Thanks for pointing this out! I think it’s recommended that for mistakes like the one in T1, Section 2.1 Exercise 3, we should submit an issue on NMA github for keeping track of things, and they can fix those in the near future

kevinwli · July 15, 2020, 11:07pm

Yeah, the binary thing is confusing, but I think the count should count – it’s counting the binary numbers within a window.

I’m appalled that X.T y is called STA… it’s more like the correlation/covariance.

kevinwli · July 15, 2020, 11:07pm

Ok, I think it’s already fixed.

kevinwli · July 15, 2020, 11:08pm

If there is already trained the model, it can only be tested on one fold, right? Then perhaps manually do it manually.

willwayaka · July 15, 2020, 11:23pm

thanks. i think i am a bit confused here. say i want to make a regression model with penalty, so i use CV to train my model on the training set, and this should give me the optimal hyperparameter, and does it at the same time give me the optimal set of parameters for me to test on the test set? Or is there a separate step to perform before the final testing?

nick.tosh · July 16, 2020, 12:45am

In the W1D4 Intro video, I think the expression on the slide at 14 minutes for Poisson GLM log likelihood may be incorrect. I believe the substitution lambda_t = theta.T x_t has been made, when the correct substitution is lambda_t = exp(theta.T x_t).

carsen.stringer · July 16, 2020, 1:09am

I’ve asked the content creators to come to the americas help-desk tomorrow at least (too early potentially for europe)

Anqi_Wu · July 16, 2020, 6:03am

Hi,

thanks for pointing out the STA thing. That is a mistake. I forgot to divide it by sum(y). Sorry about that. For the binary y thing, I agree it’s a bit confused especially for people who already have some knowledge about poisson for spikes. It’s actually a bit tricky to layout these contents while maintaining the continuity. and I believe for beginners who don’t have much knowledge about noise, I hope it might not be too abrupt for them to see Gaussian for binary counts. this can be a helpful example to show that if you naively assume gaussian, you don’t get a good fit.

FedeClaudi · July 16, 2020, 7:17am

Hi,

Thanks for replying!

That’s fine, I was just pointing those things out so that if discussion gets bogged down on these issues during the tutorial we TA are aware of the issue and can swiftly move it forward.

It’s perfectly understandable that some small mistakes will be undetected during content creation.
As you say, experts won’t be too confused by it and most likely beginners won’t notice, so it shouldn’t be a problem

kevinwli · July 16, 2020, 9:14am

would you also agree that in video 1 6:45, there should not be a d in the first term?

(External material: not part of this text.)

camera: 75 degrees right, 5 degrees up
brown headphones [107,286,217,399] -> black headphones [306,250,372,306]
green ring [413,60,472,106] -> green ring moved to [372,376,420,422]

decomite · July 16, 2020, 9:52am

Another point that I found a bit confusing in W1D4 - T1 - exercise 3 function fit_nlp :

The initial iterate for minimizing the negative log MLE is called x0 which might be confusing because this is similar to the name of the predictor matrix. Might be better to call it theta0 for consistency.

FedeClaudi · July 16, 2020, 10:33am

Something some of the students got confused about from T1E3:

Our function returns yhat = np.exp(X @ theta) and throughout the videos and text y is used to refer to the spike count while X @ theta in the text is called lambda or firing rate: 𝜆=exp(𝑋⊤𝜃).

So our function really returns lambda which would then be the parameter of the Poisson distribution, but we never bother with that and just plot lambda. The students where confused about why do we just plot lambda.
My answer is that in a Poisson distribution lambda is the mean of the distribution so plotting that gives a good intuition of the model’s predictions, but I’m not sure if this is the correct answer.